We are given two arrays M (money) and E (experience) of integers each of size 50 at most. After Bob does the job i, two things happen:

(Let TE be Bob's total experience initialized by 0)

1. Bob's experience (i.e. TE) is incremented by E[i]
2. Then, he will receive money equal to TE*M[i]

What is the maximum profit Bob can make if he does the jobs in the best possible order?

For any i we know:
1 <= E[i] <= 10^5
1 <= M[i] <= 10    

Example:
M[] = { 20, 30,  100 }
E[] = {  1,  1, 6 }

Answer: 880 = job 3-1-2 = 6*100 + 7*20 + 8*30 = 980

Answer 1

I think the problem can be solved by Greedy Algorithm (which is a special case of DP) as described follow:

1. Sort the job by ratio Exp/Money in descending order
2. If tie, then sort the job by Money in ascending order

Then the sorted job sequence is the order of the job which yields the optimal solution.

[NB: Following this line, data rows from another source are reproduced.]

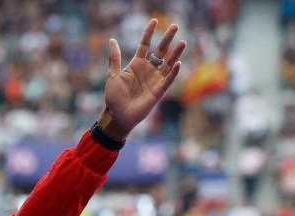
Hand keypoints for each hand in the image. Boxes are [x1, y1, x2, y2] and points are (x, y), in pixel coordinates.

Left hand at [101, 19, 185, 139]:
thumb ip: (115, 57)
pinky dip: (173, 72)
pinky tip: (178, 63)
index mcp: (136, 64)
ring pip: (168, 63)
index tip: (154, 21)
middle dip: (167, 39)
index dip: (149, 33)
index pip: (145, 45)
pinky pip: (168, 80)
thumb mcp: (112, 75)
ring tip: (182, 42)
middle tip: (175, 26)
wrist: (117, 115)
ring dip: (175, 53)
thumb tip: (112, 40)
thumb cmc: (113, 97)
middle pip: (160, 51)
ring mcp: (154, 80)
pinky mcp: (159, 91)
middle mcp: (148, 70)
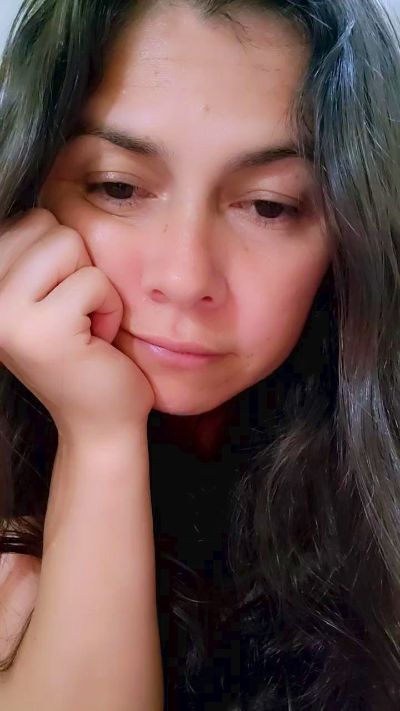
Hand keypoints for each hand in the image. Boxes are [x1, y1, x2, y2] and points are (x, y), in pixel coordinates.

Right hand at [0, 208, 154, 441]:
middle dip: (78, 266)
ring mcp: (5, 314)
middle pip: (49, 225)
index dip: (63, 258)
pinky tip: (95, 341)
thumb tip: (52, 199)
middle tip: (75, 316)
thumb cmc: (85, 354)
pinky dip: (108, 308)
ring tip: (83, 325)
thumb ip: (36, 256)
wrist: (100, 420)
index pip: (30, 220)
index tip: (61, 305)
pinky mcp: (42, 330)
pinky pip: (94, 280)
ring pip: (69, 244)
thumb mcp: (48, 296)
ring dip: (93, 285)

My reasoning is as follows: The ratio Exp/Money can be interpreted as How much Exp can you buy with 1 money, so it is always better if we choose the job with higher ratio first, as this increase the experience for later jobs.

In the tie case, choose the job with smaller money reward, as this makes the job with higher money reward can be multiplied by a larger experience factor later on.

For example:

E = {2,1,6,1}
M = {40,20,100,10}

Sorted job = { job3, job4, job2, job1}  

= 6*100 + 7*10 + 8*20 + 10*40 = 1230